BEGIN
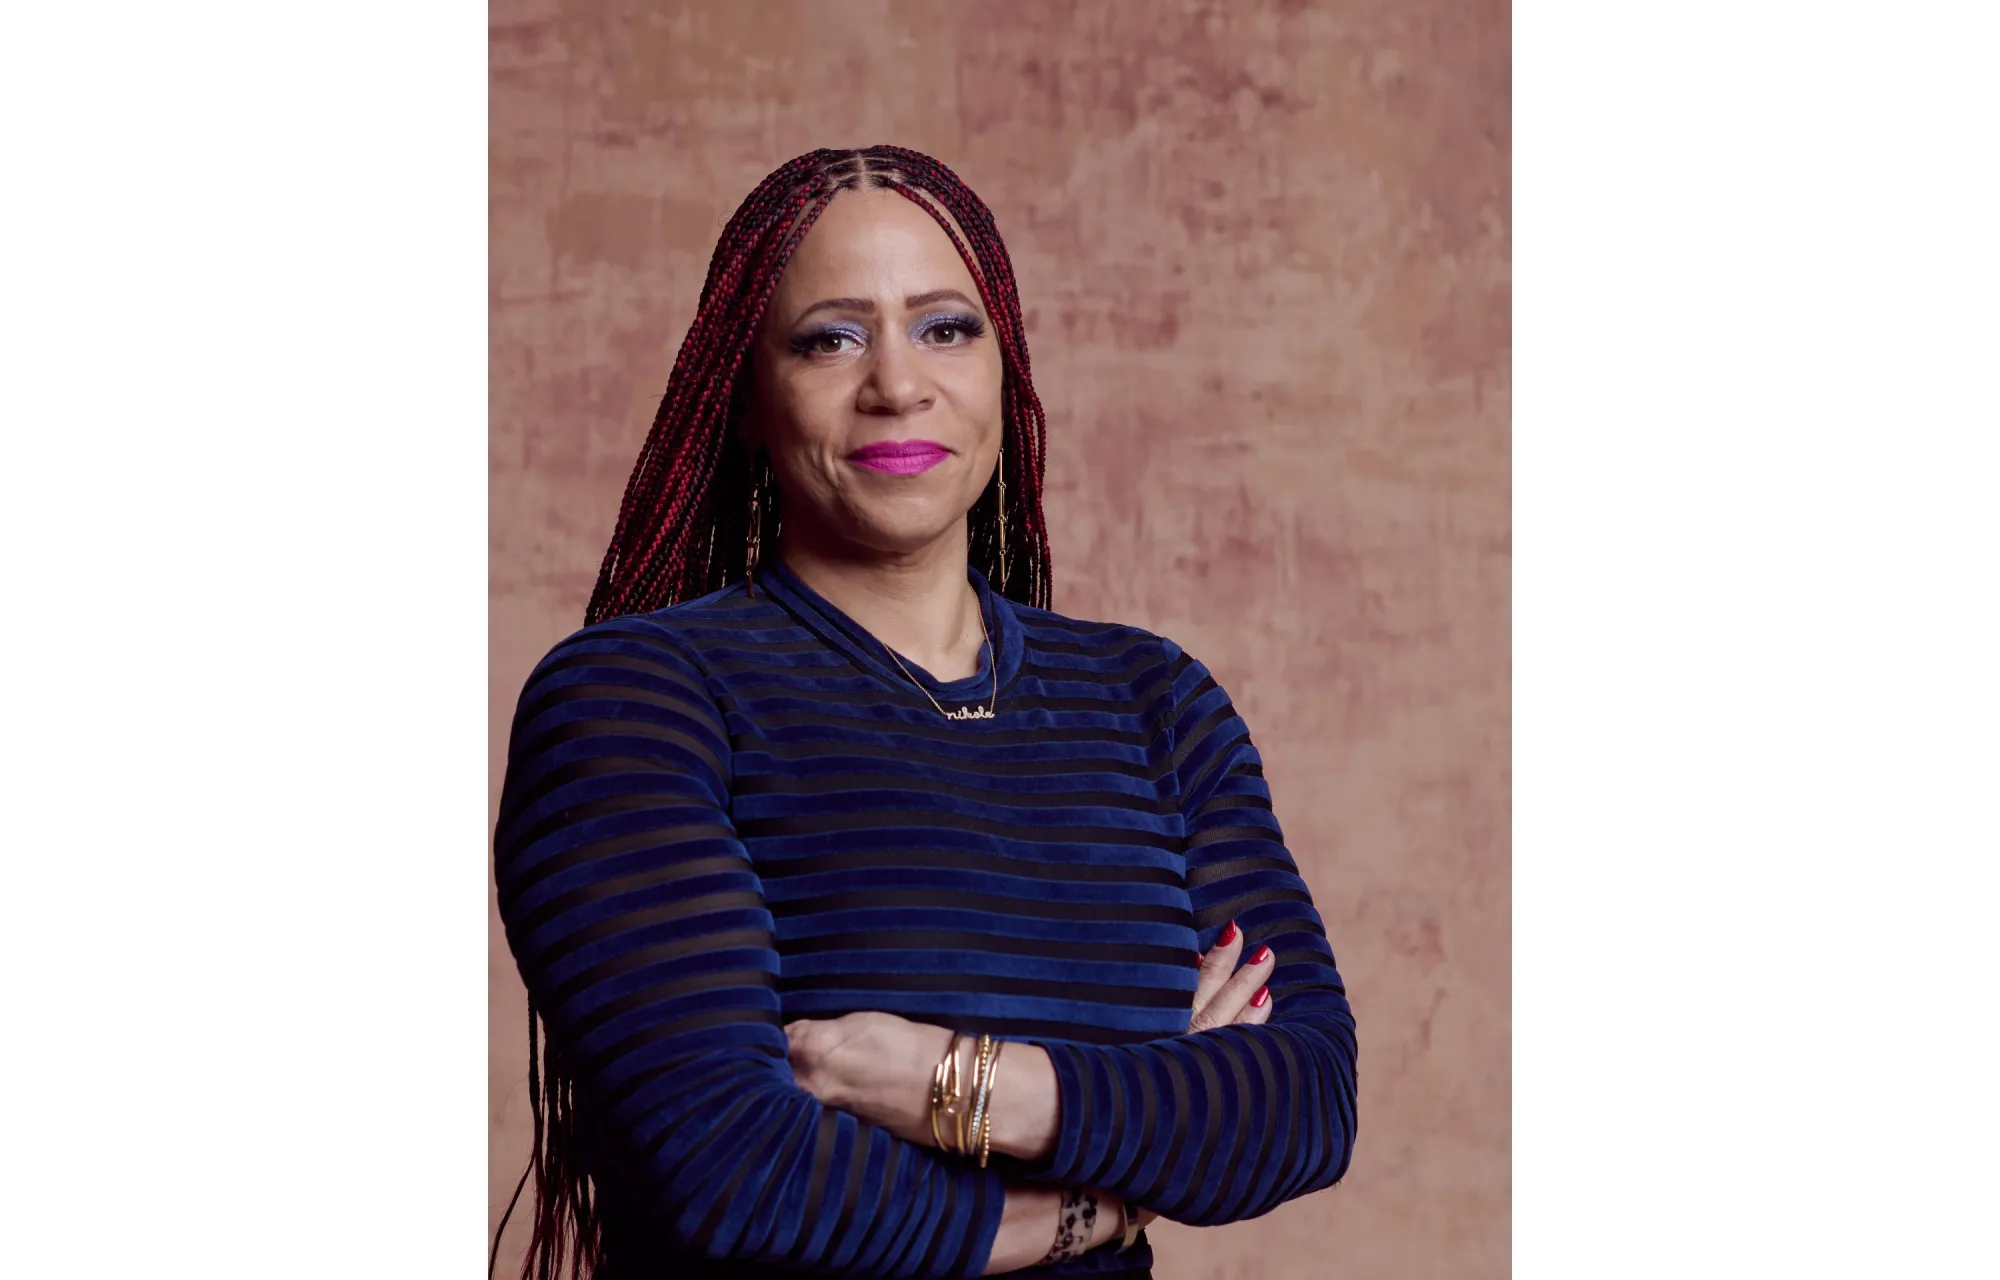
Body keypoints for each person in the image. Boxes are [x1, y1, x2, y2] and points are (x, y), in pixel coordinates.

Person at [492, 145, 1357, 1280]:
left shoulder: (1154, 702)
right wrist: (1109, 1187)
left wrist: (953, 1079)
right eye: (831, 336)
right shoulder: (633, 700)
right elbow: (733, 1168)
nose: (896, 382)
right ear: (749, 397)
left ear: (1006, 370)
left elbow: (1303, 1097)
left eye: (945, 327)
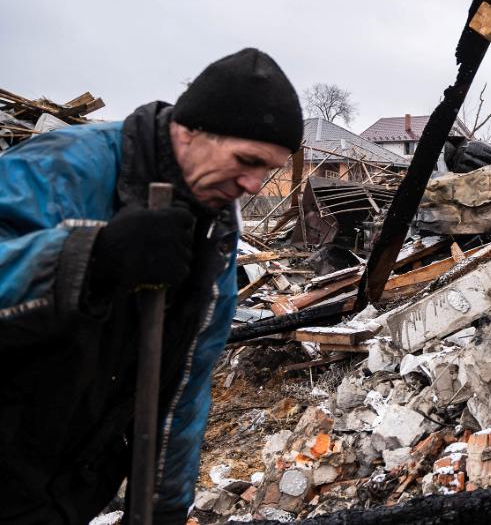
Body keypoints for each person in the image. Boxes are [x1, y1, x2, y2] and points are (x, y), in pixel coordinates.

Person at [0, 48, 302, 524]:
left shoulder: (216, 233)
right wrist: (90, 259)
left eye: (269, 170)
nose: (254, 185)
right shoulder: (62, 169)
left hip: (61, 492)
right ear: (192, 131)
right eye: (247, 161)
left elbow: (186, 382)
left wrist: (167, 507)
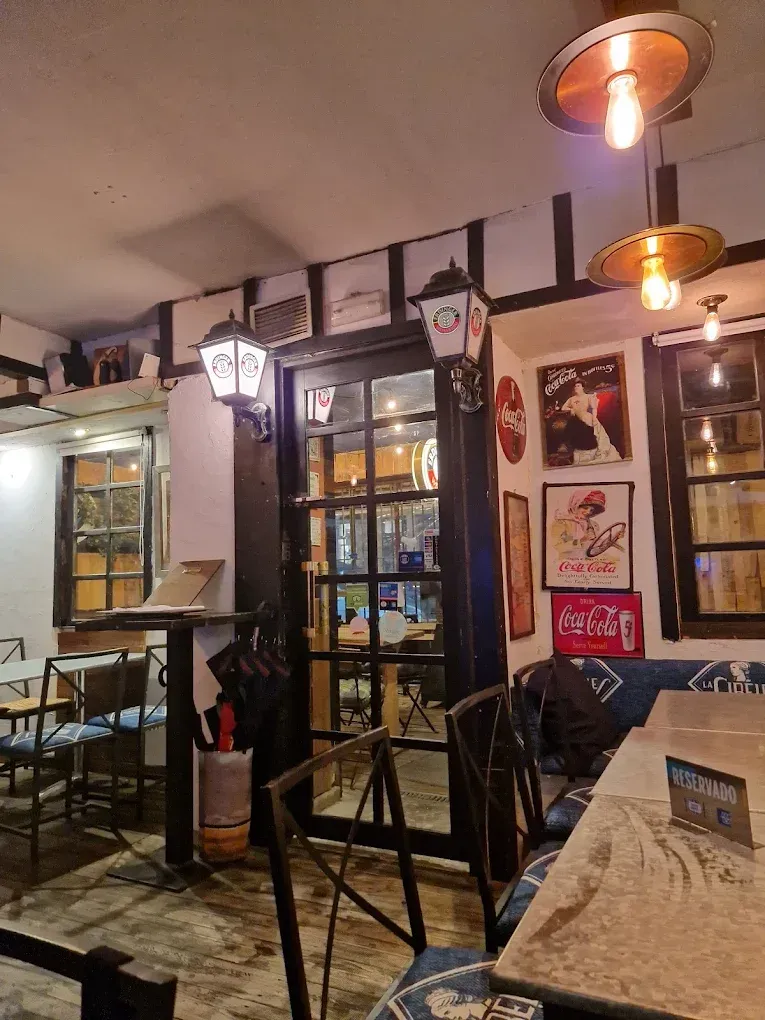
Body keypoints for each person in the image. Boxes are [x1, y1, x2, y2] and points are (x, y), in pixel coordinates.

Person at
END
BEGIN
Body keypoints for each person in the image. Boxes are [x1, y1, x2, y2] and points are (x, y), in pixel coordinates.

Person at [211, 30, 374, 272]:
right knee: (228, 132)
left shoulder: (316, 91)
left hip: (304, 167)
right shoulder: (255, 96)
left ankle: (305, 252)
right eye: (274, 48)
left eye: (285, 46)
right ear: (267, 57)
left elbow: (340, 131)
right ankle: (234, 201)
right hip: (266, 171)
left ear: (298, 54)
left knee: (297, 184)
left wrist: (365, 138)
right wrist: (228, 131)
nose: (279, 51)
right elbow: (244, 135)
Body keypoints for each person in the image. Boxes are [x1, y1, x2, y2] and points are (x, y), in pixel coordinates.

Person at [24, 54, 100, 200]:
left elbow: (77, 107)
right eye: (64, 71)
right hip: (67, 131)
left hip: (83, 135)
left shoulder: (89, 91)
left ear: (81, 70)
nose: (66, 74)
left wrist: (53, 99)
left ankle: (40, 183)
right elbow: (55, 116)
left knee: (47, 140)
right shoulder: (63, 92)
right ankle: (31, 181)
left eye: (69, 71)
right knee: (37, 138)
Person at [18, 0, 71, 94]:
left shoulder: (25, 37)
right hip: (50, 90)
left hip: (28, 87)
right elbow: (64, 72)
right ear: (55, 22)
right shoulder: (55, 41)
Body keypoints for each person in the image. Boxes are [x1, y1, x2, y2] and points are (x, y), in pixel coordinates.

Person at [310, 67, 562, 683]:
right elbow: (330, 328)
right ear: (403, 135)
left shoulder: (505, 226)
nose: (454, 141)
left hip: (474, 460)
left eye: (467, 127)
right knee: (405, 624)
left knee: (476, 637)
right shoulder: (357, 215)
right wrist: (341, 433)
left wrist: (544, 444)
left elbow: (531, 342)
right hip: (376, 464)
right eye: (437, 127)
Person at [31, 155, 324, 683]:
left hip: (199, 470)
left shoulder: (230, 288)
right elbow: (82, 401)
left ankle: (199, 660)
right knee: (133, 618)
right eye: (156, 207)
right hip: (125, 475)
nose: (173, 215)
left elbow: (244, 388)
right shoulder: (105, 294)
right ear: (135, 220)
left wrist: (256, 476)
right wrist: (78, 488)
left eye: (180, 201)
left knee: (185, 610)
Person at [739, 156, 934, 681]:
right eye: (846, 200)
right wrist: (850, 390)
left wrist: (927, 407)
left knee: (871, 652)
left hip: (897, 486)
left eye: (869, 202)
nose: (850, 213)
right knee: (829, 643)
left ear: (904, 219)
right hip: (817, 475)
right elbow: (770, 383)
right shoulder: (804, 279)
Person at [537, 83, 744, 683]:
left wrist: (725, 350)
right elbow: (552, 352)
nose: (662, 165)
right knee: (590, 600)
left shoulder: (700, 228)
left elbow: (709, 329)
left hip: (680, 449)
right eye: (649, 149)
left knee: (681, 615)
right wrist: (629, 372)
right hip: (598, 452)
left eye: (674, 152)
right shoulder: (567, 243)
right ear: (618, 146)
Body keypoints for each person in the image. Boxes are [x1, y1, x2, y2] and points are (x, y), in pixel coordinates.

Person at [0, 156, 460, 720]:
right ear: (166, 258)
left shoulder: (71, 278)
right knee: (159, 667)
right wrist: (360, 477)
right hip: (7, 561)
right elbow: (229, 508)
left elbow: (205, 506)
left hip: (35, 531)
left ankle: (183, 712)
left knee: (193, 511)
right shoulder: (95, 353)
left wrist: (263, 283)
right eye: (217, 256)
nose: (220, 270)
END
BEGIN
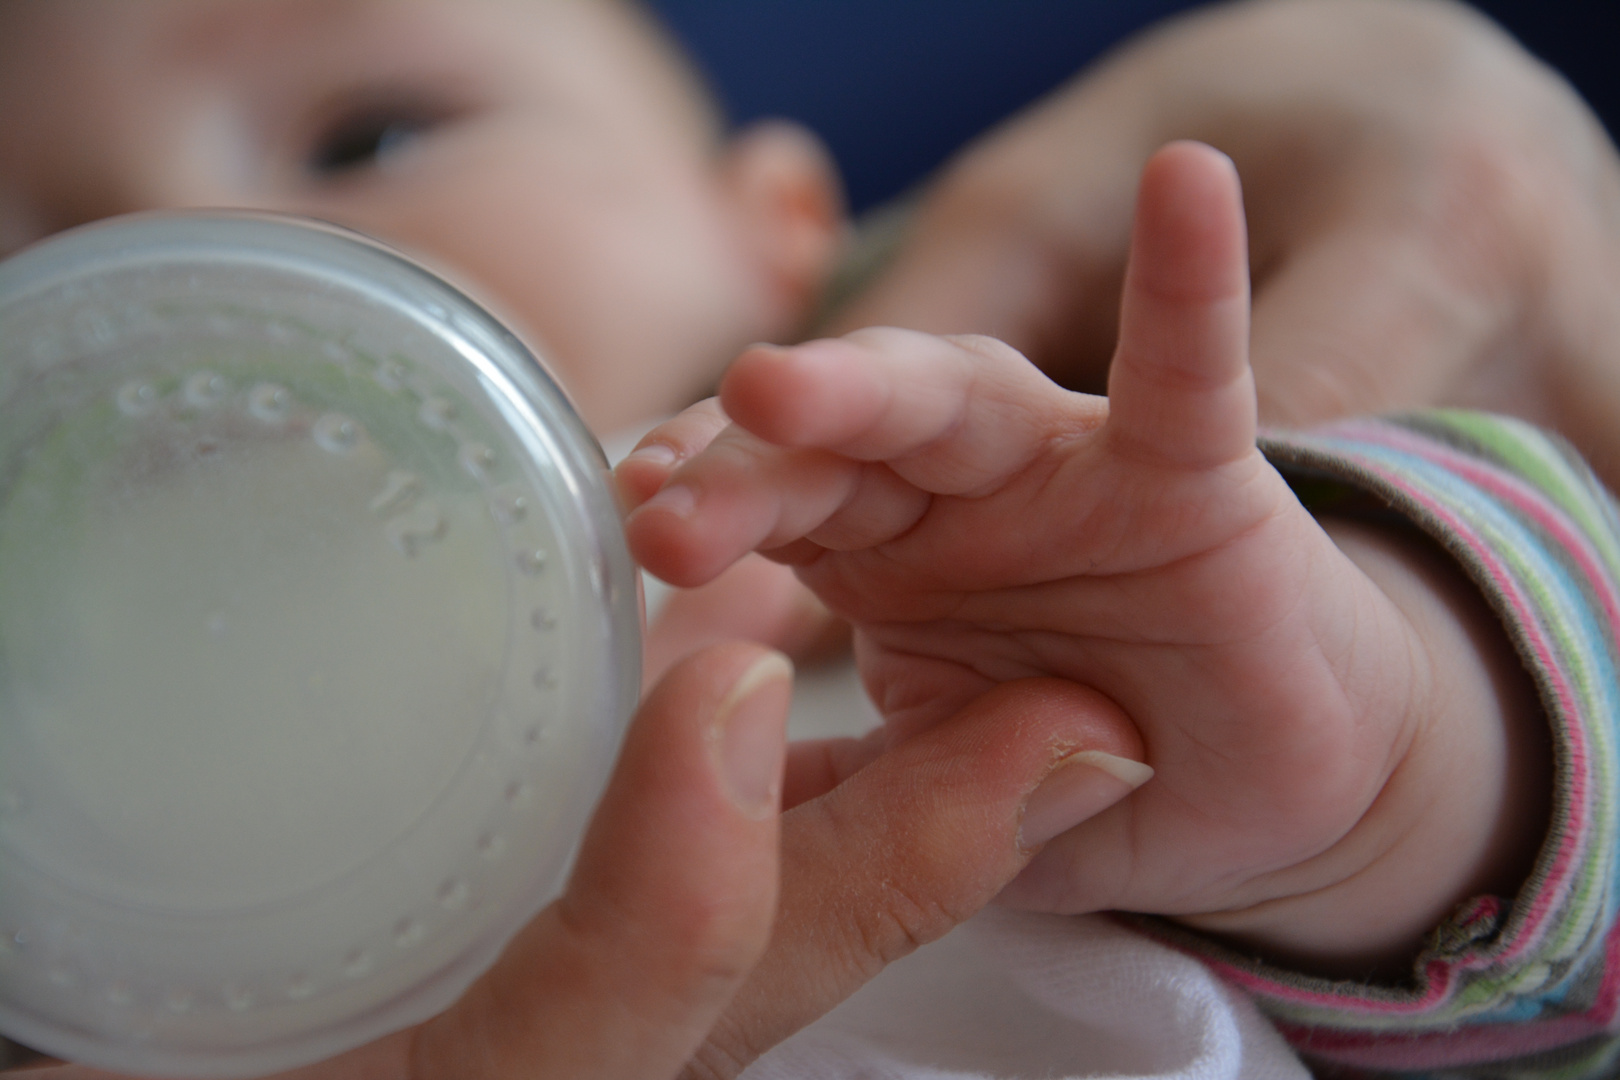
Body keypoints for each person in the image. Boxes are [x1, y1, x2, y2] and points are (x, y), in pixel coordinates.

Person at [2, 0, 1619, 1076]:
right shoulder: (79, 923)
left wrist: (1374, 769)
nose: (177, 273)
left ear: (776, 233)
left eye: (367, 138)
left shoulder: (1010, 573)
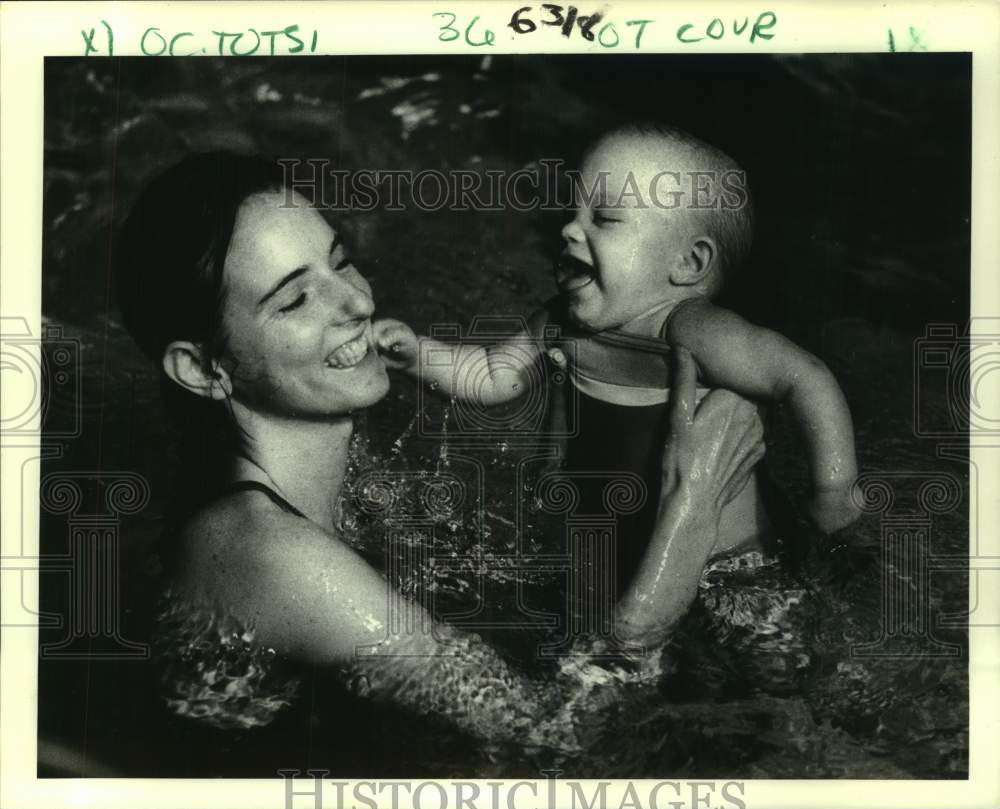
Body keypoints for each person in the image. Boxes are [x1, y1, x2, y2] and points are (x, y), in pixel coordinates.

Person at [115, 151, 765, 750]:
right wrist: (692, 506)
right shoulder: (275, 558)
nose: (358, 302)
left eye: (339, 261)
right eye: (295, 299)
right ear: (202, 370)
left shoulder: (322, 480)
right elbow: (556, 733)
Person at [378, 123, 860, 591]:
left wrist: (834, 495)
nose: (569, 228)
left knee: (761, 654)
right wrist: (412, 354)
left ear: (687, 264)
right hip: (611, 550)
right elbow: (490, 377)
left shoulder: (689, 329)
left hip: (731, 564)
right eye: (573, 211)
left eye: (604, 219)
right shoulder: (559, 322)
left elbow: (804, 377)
END
ASSIGNMENT |
Please, from the entries above, set down exactly the lines from the one containing "nose: (662, 165)" through the one containing "right shoulder: (567, 243)", and only those.

ANSWER SPACE |
nose: (662, 165)
right knee: (590, 600)
left shoulder: (700, 228)
left elbow: (709, 329)
left hip: (680, 449)
right eye: (649, 149)
left knee: (681, 615)
right wrist: (629, 372)
right hip: (598, 452)
left eye: (674, 152)
right shoulder: (567, 243)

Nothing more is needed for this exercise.